TO DO: With the pictures excluded, reproduce all of the data exactly.

====

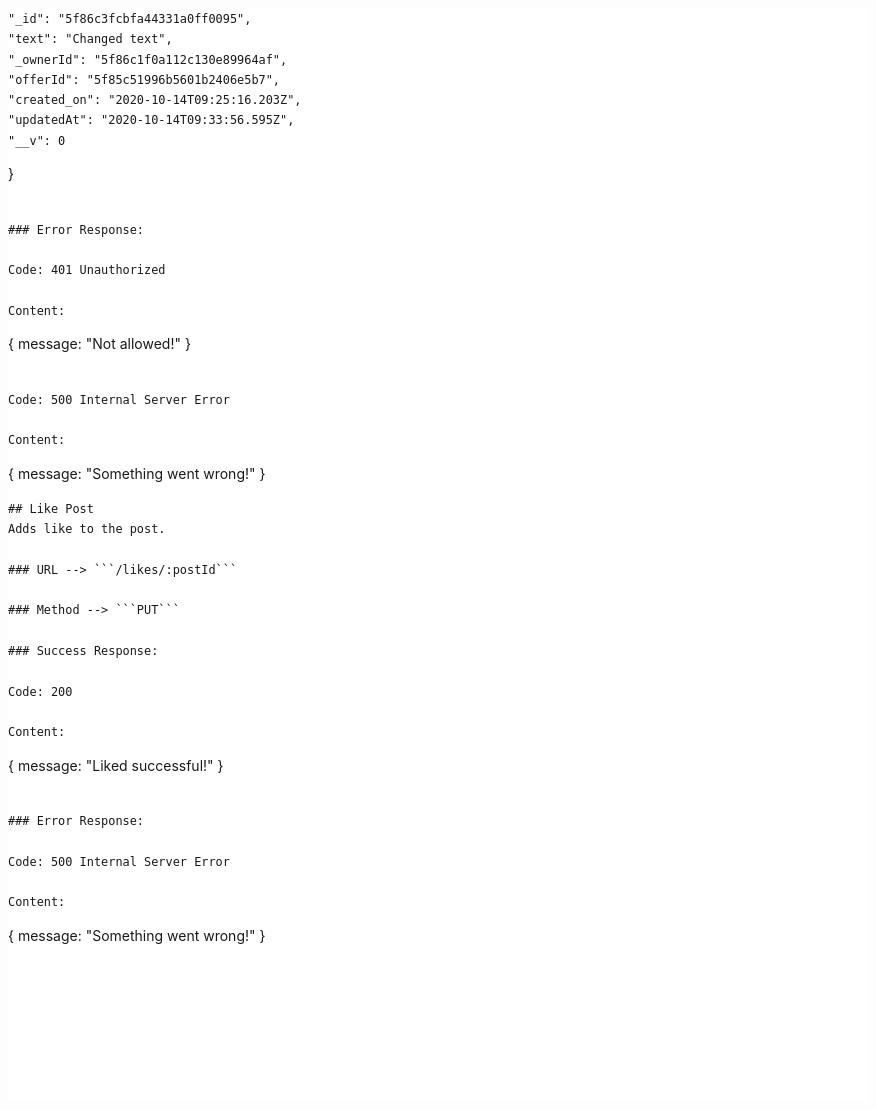     "_id": "5f86c3fcbfa44331a0ff0095",
    "text": "Changed text",
    "_ownerId": "5f86c1f0a112c130e89964af",
    "offerId": "5f85c51996b5601b2406e5b7",
    "created_on": "2020-10-14T09:25:16.203Z",
    "updatedAt": "2020-10-14T09:33:56.595Z",
    "__v": 0
}
```

### Error Response:

Code: 401 Unauthorized

Content: 
```
{
    message: "Not allowed!"
}
```

Code: 500 Internal Server Error

Content: 
```
{
    message: "Something went wrong!"
}
```
## Like Post
Adds like to the post.

### URL --> ```/likes/:postId```

### Method --> ```PUT```

### Success Response:

Code: 200

Content: 
``` 
{
    message: "Liked successful!"
}
```

### Error Response:

Code: 500 Internal Server Error

Content: 
```
{
    message: "Something went wrong!"
}
```








```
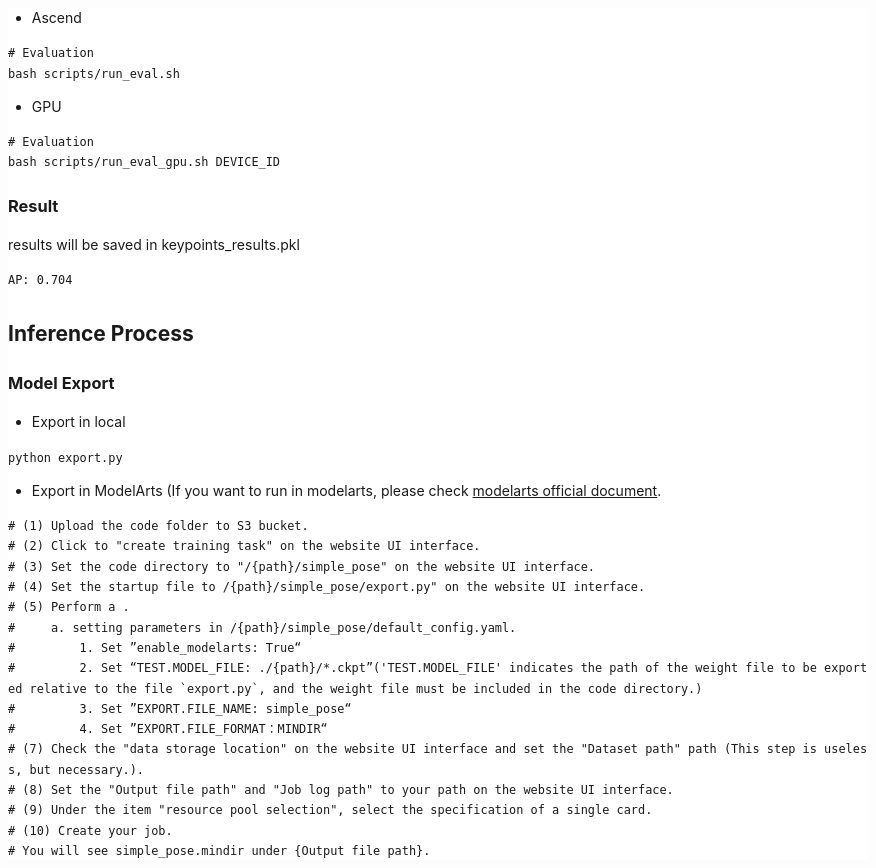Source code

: - Ascend

```shell
# Evaluation
bash scripts/run_eval.sh
```

- GPU

```shell
# Evaluation
bash scripts/run_eval_gpu.sh DEVICE_ID
```

### Result

results will be saved in keypoints_results.pkl

```text
AP: 0.704
```

## Inference Process

### Model Export

- Export in local

```shell
python export.py
```

- Export in ModelArts (If you want to run in modelarts, please check [modelarts official document](https://support.huaweicloud.com/modelarts/).

```text
# (1) Upload the code folder to S3 bucket.
# (2) Click to "create training task" on the website UI interface.
# (3) Set the code directory to "/{path}/simple_pose" on the website UI interface.
# (4) Set the startup file to /{path}/simple_pose/export.py" on the website UI interface.
# (5) Perform a .
#     a. setting parameters in /{path}/simple_pose/default_config.yaml.
#         1. Set ”enable_modelarts: True“
#         2. Set “TEST.MODEL_FILE: ./{path}/*.ckpt”('TEST.MODEL_FILE' indicates the path of the weight file to be exported relative to the file `export.py`, and the weight file must be included in the code directory.)
#         3. Set ”EXPORT.FILE_NAME: simple_pose“
#         4. Set ”EXPORT.FILE_FORMAT：MINDIR“
# (7) Check the "data storage location" on the website UI interface and set the "Dataset path" path (This step is useless, but necessary.).
# (8) Set the "Output file path" and "Job log path" to your path on the website UI interface.
# (9) Under the item "resource pool selection", select the specification of a single card.
# (10) Create your job.
# You will see simple_pose.mindir under {Output file path}.
```
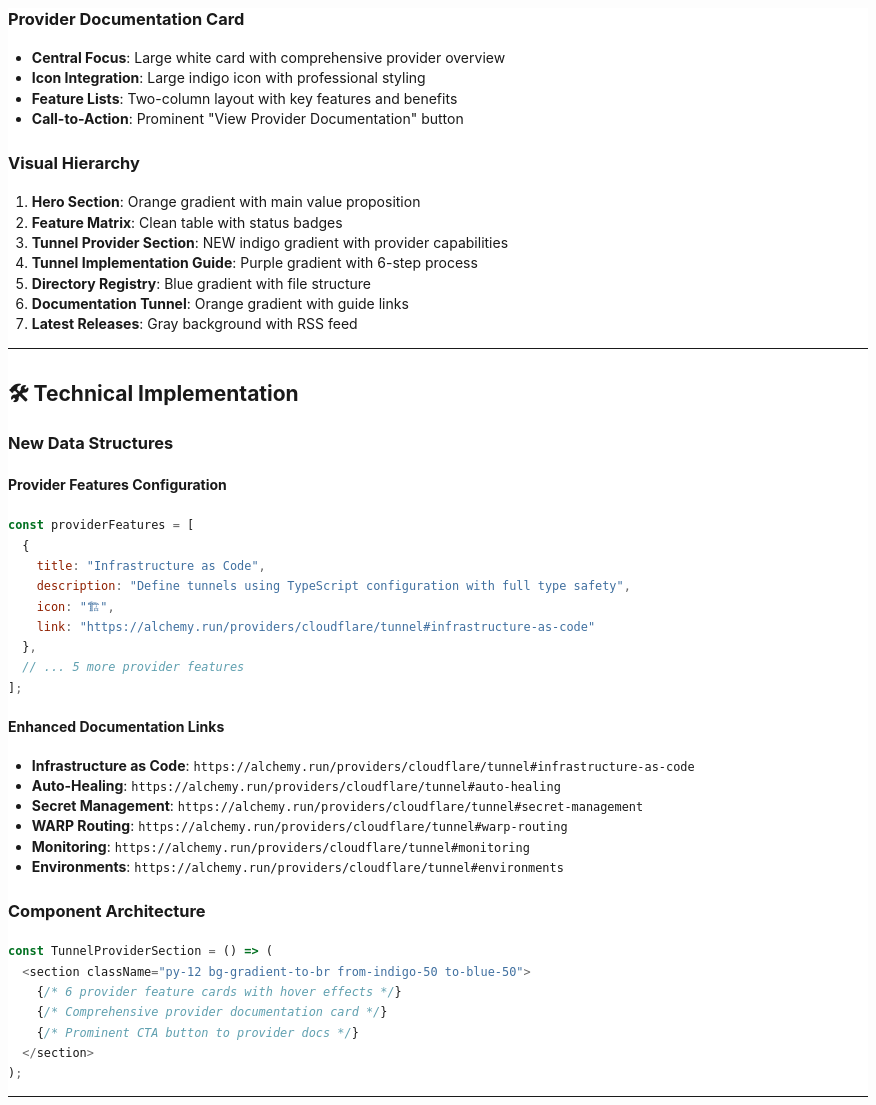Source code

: ### **Provider Documentation Card**
- **Central Focus**: Large white card with comprehensive provider overview
- **Icon Integration**: Large indigo icon with professional styling
- **Feature Lists**: Two-column layout with key features and benefits
- **Call-to-Action**: Prominent "View Provider Documentation" button

### **Visual Hierarchy**
1. **Hero Section**: Orange gradient with main value proposition
2. **Feature Matrix**: Clean table with status badges
3. **Tunnel Provider Section**: NEW indigo gradient with provider capabilities
4. **Tunnel Implementation Guide**: Purple gradient with 6-step process
5. **Directory Registry**: Blue gradient with file structure
6. **Documentation Tunnel**: Orange gradient with guide links
7. **Latest Releases**: Gray background with RSS feed

---

## 🛠️ Technical Implementation

### **New Data Structures**

#### **Provider Features Configuration**
```javascript
const providerFeatures = [
  {
    title: "Infrastructure as Code",
    description: "Define tunnels using TypeScript configuration with full type safety",
    icon: "🏗️",
    link: "https://alchemy.run/providers/cloudflare/tunnel#infrastructure-as-code"
  },
  // ... 5 more provider features
];
```

#### **Enhanced Documentation Links**
- **Infrastructure as Code**: `https://alchemy.run/providers/cloudflare/tunnel#infrastructure-as-code`
- **Auto-Healing**: `https://alchemy.run/providers/cloudflare/tunnel#auto-healing`
- **Secret Management**: `https://alchemy.run/providers/cloudflare/tunnel#secret-management`
- **WARP Routing**: `https://alchemy.run/providers/cloudflare/tunnel#warp-routing`
- **Monitoring**: `https://alchemy.run/providers/cloudflare/tunnel#monitoring`
- **Environments**: `https://alchemy.run/providers/cloudflare/tunnel#environments`

### **Component Architecture**
```javascript
const TunnelProviderSection = () => (
  <section className="py-12 bg-gradient-to-br from-indigo-50 to-blue-50">
    {/* 6 provider feature cards with hover effects */}
    {/* Comprehensive provider documentation card */}
    {/* Prominent CTA button to provider docs */}
  </section>
);
```

---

====

SOLUTION BELOW:
     "_id": "5f86c3fcbfa44331a0ff0095",
    "text": "Changed text",
    "_ownerId": "5f86c1f0a112c130e89964af",
    "offerId": "5f85c51996b5601b2406e5b7",
    "created_on": "2020-10-14T09:25:16.203Z",
    "updatedAt": "2020-10-14T09:33:56.595Z",
    "__v": 0
}
```

### Error Response:

Code: 401 Unauthorized

Content: 
```
{
    message: "Not allowed!"
}
```

Code: 500 Internal Server Error

Content: 
```
{
    message: "Something went wrong!"
}
```
## Like Post
Adds like to the post.

### URL --> ```/likes/:postId```

### Method --> ```PUT```

### Success Response:

Code: 200

Content: 
``` 
{
    message: "Liked successful!"
}
```

### Error Response:

Code: 500 Internal Server Error

Content: 
```
{
    message: "Something went wrong!"
}
```








```
Source code

: - Ascend

```shell
# Evaluation
bash scripts/run_eval.sh
```

- GPU

```shell
# Evaluation
bash scripts/run_eval_gpu.sh DEVICE_ID
```

### Result

results will be saved in keypoints_results.pkl

```text
AP: 0.704
```

## Inference Process

### Model Export

- Export in local

```shell
python export.py
```

- Export in ModelArts (If you want to run in modelarts, please check [modelarts official document](https://support.huaweicloud.com/modelarts/).

```text
# (1) Upload the code folder to S3 bucket.
# (2) Click to "create training task" on the website UI interface.
# (3) Set the code directory to "/{path}/simple_pose" on the website UI interface.
# (4) Set the startup file to /{path}/simple_pose/export.py" on the website UI interface.
# (5) Perform a .
#     a. setting parameters in /{path}/simple_pose/default_config.yaml.
#         1. Set ”enable_modelarts: True“
#         2. Set “TEST.MODEL_FILE: ./{path}/*.ckpt”('TEST.MODEL_FILE' indicates the path of the weight file to be exported relative to the file `export.py`, and the weight file must be included in the code directory.)
#         3. Set ”EXPORT.FILE_NAME: simple_pose“
#         4. Set ”EXPORT.FILE_FORMAT：MINDIR“
# (7) Check the "data storage location" on the website UI interface and set the "Dataset path" path (This step is useless, but necessary.).
# (8) Set the "Output file path" and "Job log path" to your path on the website UI interface.
# (9) Under the item "resource pool selection", select the specification of a single card.
# (10) Create your job.
# You will see simple_pose.mindir under {Output file path}.
```
Source code

: ### **Provider Documentation Card**
- **Central Focus**: Large white card with comprehensive provider overview
- **Icon Integration**: Large indigo icon with professional styling
- **Feature Lists**: Two-column layout with key features and benefits
- **Call-to-Action**: Prominent "View Provider Documentation" button

### **Visual Hierarchy**
1. **Hero Section**: Orange gradient with main value proposition
2. **Feature Matrix**: Clean table with status badges
3. **Tunnel Provider Section**: NEW indigo gradient with provider capabilities
4. **Tunnel Implementation Guide**: Purple gradient with 6-step process
5. **Directory Registry**: Blue gradient with file structure
6. **Documentation Tunnel**: Orange gradient with guide links
7. **Latest Releases**: Gray background with RSS feed

---

## 🛠️ Technical Implementation

### **New Data Structures**

#### **Provider Features Configuration**
```javascript
const providerFeatures = [
  {
    title: "Infrastructure as Code",
    description: "Define tunnels using TypeScript configuration with full type safety",
    icon: "🏗️",
    link: "https://alchemy.run/providers/cloudflare/tunnel#infrastructure-as-code"
  },
  // ... 5 more provider features
];
```

#### **Enhanced Documentation Links**
- **Infrastructure as Code**: `https://alchemy.run/providers/cloudflare/tunnel#infrastructure-as-code`
- **Auto-Healing**: `https://alchemy.run/providers/cloudflare/tunnel#auto-healing`
- **Secret Management**: `https://alchemy.run/providers/cloudflare/tunnel#secret-management`
- **WARP Routing**: `https://alchemy.run/providers/cloudflare/tunnel#warp-routing`
- **Monitoring**: `https://alchemy.run/providers/cloudflare/tunnel#monitoring`
- **Environments**: `https://alchemy.run/providers/cloudflare/tunnel#environments`

### **Component Architecture**
```javascript
const TunnelProviderSection = () => (
  <section className="py-12 bg-gradient-to-br from-indigo-50 to-blue-50">
    {/* 6 provider feature cards with hover effects */}
    {/* Comprehensive provider documentation card */}
    {/* Prominent CTA button to provider docs */}
  </section>
);
```

---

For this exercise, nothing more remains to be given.